Despite Covid, despite Amazon, despite a general downturn in retailing over the last decade, independently-owned local bookstores seem to be making a comeback.
When Covid hit in 2020, it looked as though the health crisis would push independent bookstores over the cliff. That did happen in some cases, and the numbers of such businesses declined.
But independent bookstores have rarely been a high profit industry, and the owners have had to be creative and quick on their feet for the last two decades just to avoid being concerned about the Amazon behemoth.
According to a recent article by Alexandra Alter and Elizabeth A. Harris in the New York Times, bookstore sales dropped nearly 30% in 2020, and the publishing industry braced itself for big changes in the way it operated.
Instead, something unexpected happened: small booksellers not only survived the pandemic but many are thriving.
The article quotes an executive of the American Booksellers Association, a trade organization for independent book dealers, as saying that the turnaround made by small bookstores was “kind of shocking.”
In addition to the stores that have opened recently, the ABA expects 200 new independent stores to open within the next year.
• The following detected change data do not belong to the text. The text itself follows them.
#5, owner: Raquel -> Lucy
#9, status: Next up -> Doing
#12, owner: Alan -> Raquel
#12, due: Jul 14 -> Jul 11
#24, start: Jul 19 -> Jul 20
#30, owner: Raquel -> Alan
According to the Times article:
But one unexpected outcome of the pandemic was the way many communities rallied around their local bookstores in a time of crisis. When in-person shopping plummeted during the shutdown, bookstores rapidly scaled up their online sales operations, and found other ways to keep their customers, including curbside pickup, home delivery, outdoor pop-up stores and bookmobiles. Readers, it turned out, were eager for print books during the pandemic, and the spike in sales continued into 2021, when publishers sold nearly 827 million print books, an increase of roughly 10 percent over 2020, according to NPD BookScan.
Some stores went beyond selling books. In the case of Southland Books in Maryville, Tennessee, (where I live) the owners began offering fully-cooked takeout dinners from their cafe. Our household loved the dinners, and from what I could tell, so did others. I was rarely there to pick up our food when there weren’t others doing the same thing. Southland has developed other community-oriented services that, I assume, are developing customers and helping turn a profit.
And, speaking of bookstore start-ups, I am happy to say that Maryville is about to get another independent, locally-owned bookstore.
Neighborly Books (right) will open in a downtown storefront later this summer, and a lot of folks are excited to see it happen. The owner is Laurie Meier, who is fulfilling a lifelong dream. After living in several locations, she and her husband have settled in Maryville and are determined to see that the community is well-supplied with books.
By sheer coincidence, Laurie is a graduate of the University of Alabama and took some of my classes when I taught there.
Maryville has been blessed to have Southland Books for the past three decades. Now we’re getting Neighborly Books. Life for the Maryville reader has been bookish and is getting better.
That appears to be the case elsewhere, too.